Monday, March 24, 2014 - 05:10 PM

(Yasmeen Khan)

After a seeing a plunge in proficiency rates last year, state education officials said Monday that student performance on the standardized math and English tests should improve incrementally as teachers and students continue to adjust to the new Common Core learning standards. But progress may not come each year in each grade or subject, and significant gains will likely only be seen over several years.

Last year, less than a third of students statewide were considered proficient on the state tests, the first year that tests were aligned to the more rigorous Common Core standards. Education officials at both the state and city level campaigned hard to temper expectations on student performance.

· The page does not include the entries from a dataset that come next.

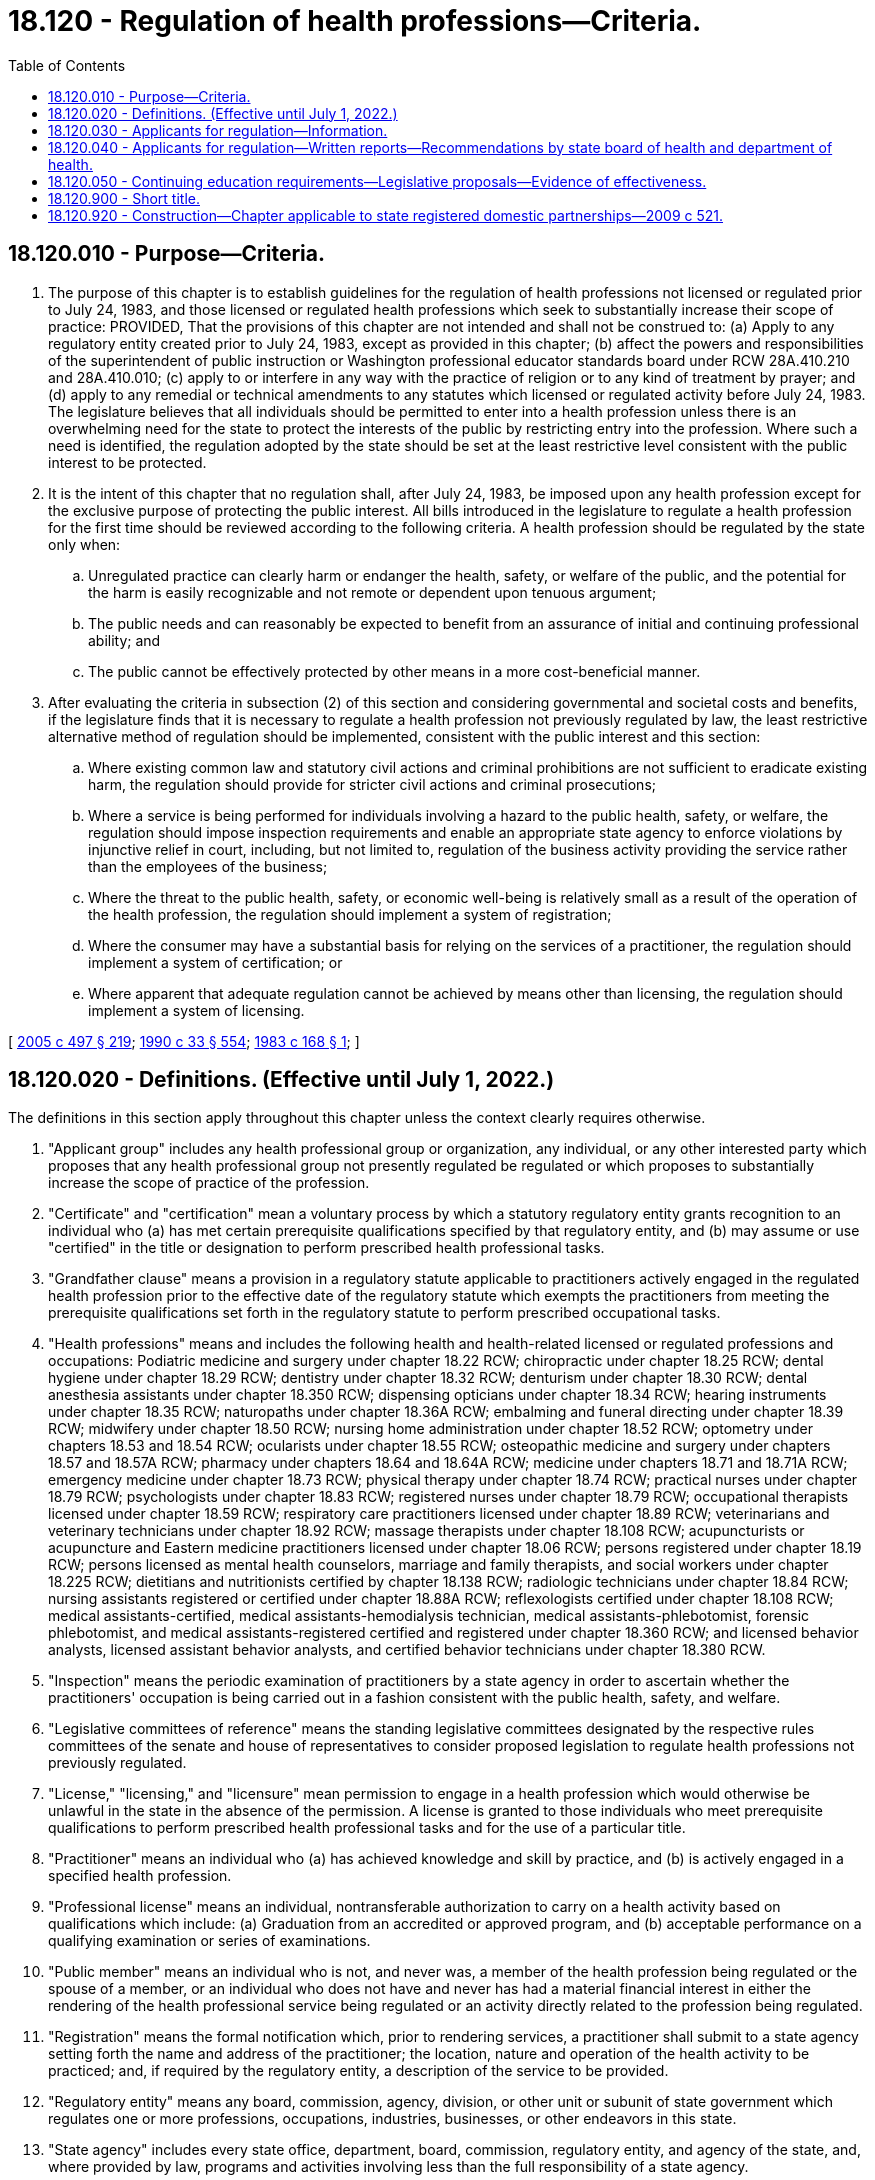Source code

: = 18.120 - Regulation of health professions—Criteria.
:toc:

== 18.120.010 - Purpose—Criteria.
. The purpose of this chapter is to establish guidelines for the regulation of health professions not licensed or regulated prior to July 24, 1983, and those licensed or regulated health professions which seek to substantially increase their scope of practice: PROVIDED, That the provisions of this chapter are not intended and shall not be construed to: (a) Apply to any regulatory entity created prior to July 24, 1983, except as provided in this chapter; (b) affect the powers and responsibilities of the superintendent of public instruction or Washington professional educator standards board under RCW 28A.410.210 and 28A.410.010; (c) apply to or interfere in any way with the practice of religion or to any kind of treatment by prayer; and (d) apply to any remedial or technical amendments to any statutes which licensed or regulated activity before July 24, 1983. The legislature believes that all individuals should be permitted to enter into a health profession unless there is an overwhelming need for the state to protect the interests of the public by restricting entry into the profession. Where such a need is identified, the regulation adopted by the state should be set at the least restrictive level consistent with the public interest to be protected.

. It is the intent of this chapter that no regulation shall, after July 24, 1983, be imposed upon any health profession except for the exclusive purpose of protecting the public interest. All bills introduced in the legislature to regulate a health profession for the first time should be reviewed according to the following criteria. A health profession should be regulated by the state only when:

.. Unregulated practice can clearly harm or endanger the health, safety, or welfare of the public, and the potential for the harm is easily recognizable and not remote or dependent upon tenuous argument;

.. The public needs and can reasonably be expected to benefit from an assurance of initial and continuing professional ability; and

.. The public cannot be effectively protected by other means in a more cost-beneficial manner.

. After evaluating the criteria in subsection (2) of this section and considering governmental and societal costs and benefits, if the legislature finds that it is necessary to regulate a health profession not previously regulated by law, the least restrictive alternative method of regulation should be implemented, consistent with the public interest and this section:

.. Where existing common law and statutory civil actions and criminal prohibitions are not sufficient to eradicate existing harm, the regulation should provide for stricter civil actions and criminal prosecutions;

.. Where a service is being performed for individuals involving a hazard to the public health, safety, or welfare, the regulation should impose inspection requirements and enable an appropriate state agency to enforce violations by injunctive relief in court, including, but not limited to, regulation of the business activity providing the service rather than the employees of the business;

.. Where the threat to the public health, safety, or economic well-being is relatively small as a result of the operation of the health profession, the regulation should implement a system of registration;

.. Where the consumer may have a substantial basis for relying on the services of a practitioner, the regulation should implement a system of certification; or

.. Where apparent that adequate regulation cannot be achieved by means other than licensing, the regulation should implement a system of licensing.

[ http://lawfilesext.leg.wa.gov/biennium/2005-06/Pdf/Bills/Session%20Laws/Senate/5732-S.SL.pdf?cite=2005%20c%20497%20§%20219[2005 c 497 § 219]; http://leg.wa.gov/CodeReviser/documents/sessionlaw/1990c33.pdf?cite=1990%20c%2033%20§%20554[1990 c 33 § 554]; http://leg.wa.gov/CodeReviser/documents/sessionlaw/1983c168.pdf?cite=1983%20c%20168%20§%201[1983 c 168 § 1]; ]

== 18.120.020 - Definitions. (Effective until July 1, 2022.)
The definitions in this section apply throughout this chapter unless the context clearly requires otherwise.

. "Applicant group" includes any health professional group or organization, any individual, or any other interested party which proposes that any health professional group not presently regulated be regulated or which proposes to substantially increase the scope of practice of the profession.

. "Certificate" and "certification" mean a voluntary process by which a statutory regulatory entity grants recognition to an individual who (a) has met certain prerequisite qualifications specified by that regulatory entity, and (b) may assume or use "certified" in the title or designation to perform prescribed health professional tasks.

. "Grandfather clause" means a provision in a regulatory statute applicable to practitioners actively engaged in the regulated health profession prior to the effective date of the regulatory statute which exempts the practitioners from meeting the prerequisite qualifications set forth in the regulatory statute to perform prescribed occupational tasks.

. "Health professions" means and includes the following health and health-related licensed or regulated professions and occupations: Podiatric medicine and surgery under chapter 18.22 RCW; chiropractic under chapter 18.25 RCW; dental hygiene under chapter 18.29 RCW; dentistry under chapter 18.32 RCW; denturism under chapter 18.30 RCW; dental anesthesia assistants under chapter 18.350 RCW; dispensing opticians under chapter 18.34 RCW; hearing instruments under chapter 18.35 RCW; naturopaths under chapter 18.36A RCW; embalming and funeral directing under chapter 18.39 RCW; midwifery under chapter 18.50 RCW; nursing home administration under chapter 18.52 RCW; optometry under chapters 18.53 and 18.54 RCW; ocularists under chapter 18.55 RCW; osteopathic medicine and surgery under chapters 18.57 and 18.57A RCW; pharmacy under chapters 18.64 and 18.64A RCW; medicine under chapters 18.71 and 18.71A RCW; emergency medicine under chapter 18.73 RCW; physical therapy under chapter 18.74 RCW; practical nurses under chapter 18.79 RCW; psychologists under chapter 18.83 RCW; registered nurses under chapter 18.79 RCW; occupational therapists licensed under chapter 18.59 RCW; respiratory care practitioners licensed under chapter 18.89 RCW; veterinarians and veterinary technicians under chapter 18.92 RCW; massage therapists under chapter 18.108 RCW; acupuncturists or acupuncture and Eastern medicine practitioners licensed under chapter 18.06 RCW; persons registered under chapter 18.19 RCW; persons licensed as mental health counselors, marriage and family therapists, and social workers under chapter 18.225 RCW; dietitians and nutritionists certified by chapter 18.138 RCW; radiologic technicians under chapter 18.84 RCW; nursing assistants registered or certified under chapter 18.88A RCW; reflexologists certified under chapter 18.108 RCW; medical assistants-certified, medical assistants-hemodialysis technician, medical assistants-phlebotomist, forensic phlebotomist, and medical assistants-registered certified and registered under chapter 18.360 RCW; and licensed behavior analysts, licensed assistant behavior analysts, and certified behavior technicians under chapter 18.380 RCW.

. "Inspection" means the periodic examination of practitioners by a state agency in order to ascertain whether the practitioners' occupation is being carried out in a fashion consistent with the public health, safety, and welfare.

. "Legislative committees of reference" means the standing legislative committees designated by the respective rules committees of the senate and house of representatives to consider proposed legislation to regulate health professions not previously regulated.

. "License," "licensing," and "licensure" mean permission to engage in a health profession which would otherwise be unlawful in the state in the absence of the permission. A license is granted to those individuals who meet prerequisite qualifications to perform prescribed health professional tasks and for the use of a particular title.

. "Practitioner" means an individual who (a) has achieved knowledge and skill by practice, and (b) is actively engaged in a specified health profession.

. "Professional license" means an individual, nontransferable authorization to carry on a health activity based on qualifications which include: (a) Graduation from an accredited or approved program, and (b) acceptable performance on a qualifying examination or series of examinations.

. "Public member" means an individual who is not, and never was, a member of the health profession being regulated or the spouse of a member, or an individual who does not have and never has had a material financial interest in either the rendering of the health professional service being regulated or an activity directly related to the profession being regulated.

. "Registration" means the formal notification which, prior to rendering services, a practitioner shall submit to a state agency setting forth the name and address of the practitioner; the location, nature and operation of the health activity to be practiced; and, if required by the regulatory entity, a description of the service to be provided.

. "Regulatory entity" means any board, commission, agency, division, or other unit or subunit of state government which regulates one or more professions, occupations, industries, businesses, or other endeavors in this state.

. "State agency" includes every state office, department, board, commission, regulatory entity, and agency of the state, and, where provided by law, programs and activities involving less than the full responsibility of a state agency.

[ http://lawfilesext.leg.wa.gov/biennium/2019-20/Pdf/Bills/Session%20Laws/House/1865-S.SL.pdf?cite=2019%20c%20308%20§%2017[2019 c 308 § 17]; http://lawfilesext.leg.wa.gov/biennium/2017-18/Pdf/Bills/Session%20Laws/House/1614-S2.SL.pdf?cite=2017%20c%20336%20§%2019[2017 c 336 § 19]; http://lawfilesext.leg.wa.gov/biennium/2015-16/Pdf/Bills/Session%20Laws/House/2425-S.SL.pdf?cite=2016%20c%2041%20§%2017[2016 c 41 § 17]; http://lawfilesext.leg.wa.gov/biennium/2015-16/Pdf/Bills/Session%20Laws/Senate/5488-S.SL.pdf?cite=2015%20c%20118%20§%2012[2015 c 118 § 12]; prior:  2012 c 153 § 15; http://lawfilesext.leg.wa.gov/biennium/2011-12/Pdf/Bills/Session%20Laws/Senate/6237-S.SL.pdf?cite=2012%20c%20153%20§%2014[2012 c 153 § 14]; http://lawfilesext.leg.wa.gov/biennium/2011-12/Pdf/Bills/Session%20Laws/Senate/6103-S.SL.pdf?cite=2012%20c%20137%20§%2018[2012 c 137 § 18]; http://lawfilesext.leg.wa.gov/biennium/2011-12/Pdf/Bills/Session%20Laws/Senate/5620-S2.SL.pdf?cite=2012%20c%2023%20§%208[2012 c 23 § 8]; http://lawfilesext.leg.wa.gov/biennium/2009-10/Pdf/Bills/Session%20Laws/Senate/6280-S.SL.pdf?cite=2010%20c%20286%20§%2014[2010 c 286 § 14]; http://lawfilesext.leg.wa.gov/biennium/2001-02/Pdf/Bills/Session%20Laws/Senate/5877-S.SL.pdf?cite=2001%20c%20251%20§%2026[2001 c 251 § 26]; http://lawfilesext.leg.wa.gov/biennium/1999-00/Pdf/Bills/Session%20Laws/House/2452.SL.pdf?cite=2000%20c%2093%20§%2015[2000 c 93 § 15]; http://lawfilesext.leg.wa.gov/biennium/1997-98/Pdf/Bills/Session%20Laws/House/1536-S.SL.pdf?cite=1997%20c%20334%20§%2013[1997 c 334 § 13]; http://lawfilesext.leg.wa.gov/biennium/1995-96/Pdf/Bills/Session%20Laws/House/1627.SL.pdf?cite=1996%20c%20178%20§%209[1996 c 178 § 9]; prior:  1995 c 323 § 15; 1995 c 1 § 18 (Initiative Measure No. 607, approved November 8, 1994); http://lawfilesext.leg.wa.gov/biennium/1993-94/Pdf/Bills/Session%20Laws/House/2676-S.SL.pdf?cite=1994%20sp.s.%20c%209%20§%20718[1994 sp.s. c 9 § 718]; http://leg.wa.gov/CodeReviser/documents/sessionlaw/1989c300.pdf?cite=1989%20c%20300%20§%2014[1989 c 300 § 14]; prior:  1988 c 277 § 12; http://leg.wa.gov/CodeReviser/documents/sessionlaw/1988c267.pdf?cite=1988%20c%20267%20§%2021[1988 c 267 § 21]; prior:  1987 c 512 § 21; http://leg.wa.gov/CodeReviser/documents/sessionlaw/1987c447.pdf?cite=1987%20c%20447%20§%2017[1987 c 447 § 17]; http://leg.wa.gov/CodeReviser/documents/sessionlaw/1987c415.pdf?cite=1987%20c%20415%20§%2016[1987 c 415 § 16]; http://leg.wa.gov/CodeReviser/documents/sessionlaw/1987c412.pdf?cite=1987%20c%20412%20§%2014[1987 c 412 § 14]; prior:  1985 c 326 § 28; http://leg.wa.gov/CodeReviser/documents/sessionlaw/1985c117.pdf?cite=1985%20c%20117%20§%203[1985 c 117 § 3]; prior:  1984 c 279 § 57; http://leg.wa.gov/CodeReviser/documents/sessionlaw/1984c9.pdf?cite=1984%20c%209%20§%2018[1984 c 9 § 18]; http://leg.wa.gov/CodeReviser/documents/sessionlaw/1983c168.pdf?cite=1983%20c%20168%20§%202[1983 c 168 § 2]; ]

== 18.120.030 - Applicants for regulation—Information.
After July 24, 1983, if appropriate, applicant groups shall explain each of the following factors to the extent requested by the legislative committees of reference:

. A definition of the problem and why regulation is necessary:

.. The nature of the potential harm to the public if the health profession is not regulated, and the extent to which there is a threat to public health and safety;

.. The extent to which consumers need and will benefit from a method of regulation identifying competent practitioners, indicating typical employers, if any, of practitioners in the health profession; and

.. The extent of autonomy a practitioner has, as indicated by:

... The extent to which the health profession calls for independent judgment and the extent of skill or experience required in making the independent judgment; and

... The extent to which practitioners are supervised;

. The efforts made to address the problem:

.. Voluntary efforts, if any, by members of the health profession to:

... Establish a code of ethics; or

... Help resolve disputes between health practitioners and consumers; and

.. Recourse to and the extent of use of applicable law and whether it could be strengthened to control the problem;

. The alternatives considered:

.. Regulation of business employers or practitioners rather than employee practitioners;

.. Regulation of the program or service rather than the individual practitioners;

.. Registration of all practitioners;

.. Certification of all practitioners;

.. Other alternatives;

.. Why the use of the alternatives specified in this subsection would not be adequate to protect the public interest; and

.. Why licensing would serve to protect the public interest;

. The benefit to the public if regulation is granted:

.. The extent to which the incidence of specific problems present in the unregulated health profession can reasonably be expected to be reduced by regulation;

.. Whether the public can identify qualified practitioners;

.. The extent to which the public can be confident that qualified practitioners are competent:

... Whether the proposed regulatory entity would be a board composed of members of the profession and public members, or a state agency, or both, and, if appropriate, their respective responsibilities in administering the system of registration, certification, or licensure, including the composition of the board and the number of public members, if any; the powers and duties of the board or state agency regarding examinations and for cause revocation, suspension, and nonrenewal of registrations, certificates, or licenses; the promulgation of rules and canons of ethics; the conduct of inspections; the receipt of complaints and disciplinary action taken against practitioners; and how fees would be levied and collected to cover the expenses of administering and operating the regulatory system;

... If there is a grandfather clause, whether such practitioners will be required to meet the prerequisite qualifications established by the regulatory entity at a later date;

... The nature of the standards proposed for registration, certification, or licensure as compared with the standards of other jurisdictions;

... Whether the regulatory entity would be authorized to enter into reciprocity agreements with other jurisdictions;

.. The nature and duration of any training including, but not limited to, whether the training includes a substantial amount of supervised field experience; whether training programs exist in this state; if there will be an experience requirement; whether the experience must be acquired under a registered, certificated, or licensed practitioner; whether there are alternative routes of entry or methods of meeting the prerequisite qualifications; whether all applicants will be required to pass an examination; and, if an examination is required, by whom it will be developed and how the costs of development will be met; and

.. What additional training programs are anticipated to be necessary to assure training accessible statewide; the anticipated time required to establish the additional training programs; the types of institutions capable of providing the training; a description of how training programs will meet the needs of the expected workforce, including reentry workers, minorities, placebound students, and others;

.. Assurance of the public that practitioners have maintained their competence:

... Whether the registration, certification, or licensure will carry an expiration date; and

... Whether renewal will be based only upon payment of a fee, or whether renewal will involve reexamination, peer review, or other enforcement;

. The extent to which regulation might harm the public:

.. The extent to which regulation will restrict entry into the health profession:

... Whether the proposed standards are more restrictive than necessary to insure safe and effective performance; and

... Whether the proposed legislation requires registered, certificated, or licensed practitioners in other jurisdictions who migrate to this state to qualify in the same manner as state applicants for registration, certification, and licensure when the other jurisdiction has substantially equivalent requirements for registration, certification, or licensure as those in this state; and

.. Whether there are similar professions to that of the applicant group which should be included in, or portions of the applicant group which should be excluded from, the proposed legislation;

. The maintenance of standards:

.. Whether effective quality assurance standards exist in the health profession, such as legal requirements associated with specific programs that define or enforce standards, or a code of ethics; and

.. How the proposed legislation will assure quality:

... The extent to which a code of ethics, if any, will be adopted; and

... The grounds for suspension or revocation of registration, certification, or licensure;

. A description of the group proposed for regulation, including a list of associations, organizations, and other groups representing the practitioners in this state, an estimate of the number of practitioners in each group, and whether the groups represent different levels of practice; and

. The expected costs of regulation:

.. The impact registration, certification, or licensure will have on the costs of the services to the public;

.. The cost to the state and to the general public of implementing the proposed legislation; and

.. The cost to the state and the members of the group proposed for regulation for the required education, including projected tuition and expenses and expected increases in training programs, staffing, and enrollments at state training institutions.

[ http://lawfilesext.leg.wa.gov/biennium/1991-92/Pdf/Bills/Session%20Laws/House/1960-S.SL.pdf?cite=1991%20c%20332%20§%206[1991 c 332 § 6]; http://leg.wa.gov/CodeReviser/documents/sessionlaw/1983c168.pdf?cite=1983%20c%20168%20§%203[1983 c 168 § 3]; ]

== 18.120.040 - Applicants for regulation—Written reports—Recommendations by state board of health and department of health.
Applicant groups shall submit a written report explaining the factors enumerated in RCW 18.120.030 to the legislative committees of reference, copies of which shall be sent to the state board of health and the department of health for review and comment. The state board of health and the department of health shall make recommendations based on the report submitted by applicant groups to the extent requested by the legislative committees.

[ http://leg.wa.gov/CodeReviser/documents/sessionlaw/1989ex1c9.pdf?cite=1989%201st%20ex.s.%20c%209%20§%20305[1989 1st ex.s. c 9 § 305]; http://leg.wa.gov/CodeReviser/documents/sessionlaw/1984c279.pdf?cite=1984%20c%20279%20§%2059[1984 c 279 § 59]; ]

== 18.120.050 - Continuing education requirements—Legislative proposals—Evidence of effectiveness.
Requirements for licensees to engage in continuing education as a condition of continued licensure has not been proven to be an effective method of guaranteeing or improving the competence of licensees or the quality of care received by the consumer. The legislature has serious reservations concerning the appropriateness of mandated continuing education. Any legislative proposal which contains a continuing education requirement should be accompanied by evidence that such a requirement has been proven effective for the profession addressed in the legislation.

[ http://leg.wa.gov/CodeReviser/documents/sessionlaw/1984c279.pdf?cite=1984%20c%20279%20§%2058[1984 c 279 § 58]; ]

== 18.120.900 - Short title.
This chapter may be known and cited as the Washington regulation of health professions act.

[ http://leg.wa.gov/CodeReviser/documents/sessionlaw/1983c168.pdf?cite=1983%20c%20168%20§%204[1983 c 168 § 4]; ]

== 18.120.920 - Construction—Chapter applicable to state registered domestic partnerships—2009 c 521.
For the purposes of this chapter, the terms spouse, marriage, marital, husband, wife, widow, widower, next of kin, and family shall be interpreted as applying equally to state registered domestic partnerships or individuals in state registered domestic partnerships as well as to marital relationships and married persons, and references to dissolution of marriage shall apply equally to state registered domestic partnerships that have been terminated, dissolved, or invalidated, to the extent that such interpretation does not conflict with federal law. Where necessary to implement chapter 521, Laws of 2009, gender-specific terms such as husband and wife used in any statute, rule, or other law shall be construed to be gender neutral, and applicable to individuals in state registered domestic partnerships.

[ http://lawfilesext.leg.wa.gov/biennium/2009-10/Pdf/Bills/Session%20Laws/Senate/5688-S2.SL.pdf?cite=2009%20c%20521%20§%2050[2009 c 521 § 50]; ]

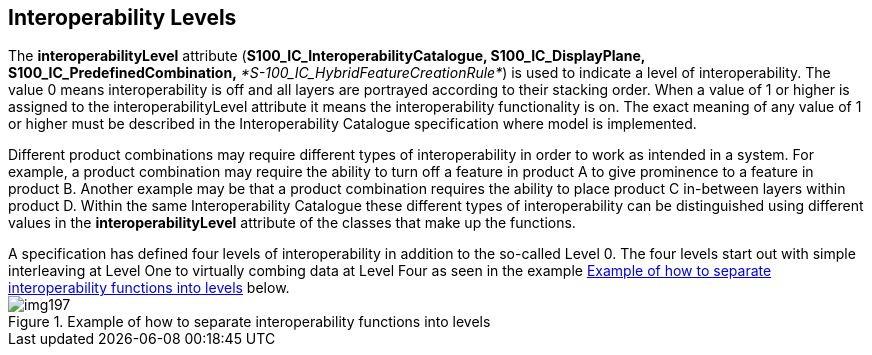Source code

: [[cls-16-8]]
== Interoperability Levels

The *interoperabilityLevel* attribute (*S100_IC_InteroperabilityCatalogue,
S100_IC_DisplayPlane, S100_IC_PredefinedCombination,*
_*S-100_IC_HybridFeatureCreationRule*_) is used to indicate a level of
interoperability. The value 0 means interoperability is off and all layers
are portrayed according to their stacking order. When a value of 1 or
higher is assigned to the interoperabilityLevel attribute it means the
interoperability functionality is on. The exact meaning of any value of 1
or higher must be described in the Interoperability Catalogue
specification where model is implemented.

Different product combinations may require different types of
interoperability in order to work as intended in a system. For example, a
product combination may require the ability to turn off a feature in
product A to give prominence to a feature in product B. Another example
may be that a product combination requires the ability to place product C
in-between layers within product D. Within the same Interoperability
Catalogue these different types of interoperability can be distinguished
using different values in the *interoperabilityLevel* attribute of the
classes that make up the functions.

[example]
A specification has defined four levels of interoperability in addition to
the so-called Level 0. The four levels start out with simple interleaving
at Level One to virtually combing data at Level Four as seen in the
example <<fig-16-7>> below.

[[fig-16-7]]
.Example of how to separate interoperability functions into levels
image::img197.png[]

This year proves no different. And according to a recent WNYC analysis, the percentage of students who could cross the proficiency mark — moving up from a Level 2 to 3 — is unlikely to be high on this next round of tests.

"This does not mean our teachers are any less effective or our students are any less prepared," wrote state education commissioner John King on Monday in a letter to school district leaders across the state. "It simply means we have set higher aspirations as we work to help our students be truly college and career ready." 

This second round of Common Core-aligned tests comes at a time when King has spent much of the school year defending the standards against criticism from educators, parents, lawmakers and Gov. Andrew Cuomo.

Critics have said assessments came too soon before educators were able to transition to the learning standards. In New York City, for example, schools received Common Core-aligned curricular materials, and the training to use them, after the first round of tests.

The state education department, for its part, has put the responsibility of training teachers and shifting instruction on school district leaders.

Devon Puglia, a spokesman for the city's Department of Education, said education officials are hopeful that student scores will improve with this year's additional teacher training, plus the introduction of curricula aligned to the Common Core.

"But we’re also mindful of some of the implementation challenges that have occurred previously. This is an adjustment period — our schools are undergoing a paradigmatic shift in their instructional approaches," said Puglia in a statement. "That’s why it’s our goal to double down on quality support for teachers going forward. We have been very clear that it’s our goal to shift all of our energy into improving classroom instruction.”

English tests for third- through eighth-grade students begin on April 1. The math tests will begin on April 30. The state education department had to space the exams weeks apart this year, in order to work around various districts' spring vacations.

High school students will take the first round of Common Core-aligned Regents exams this June, such as English and Algebra. State education officials said the phase-in of new exams and the methods for scoring them will not keep more students from graduating.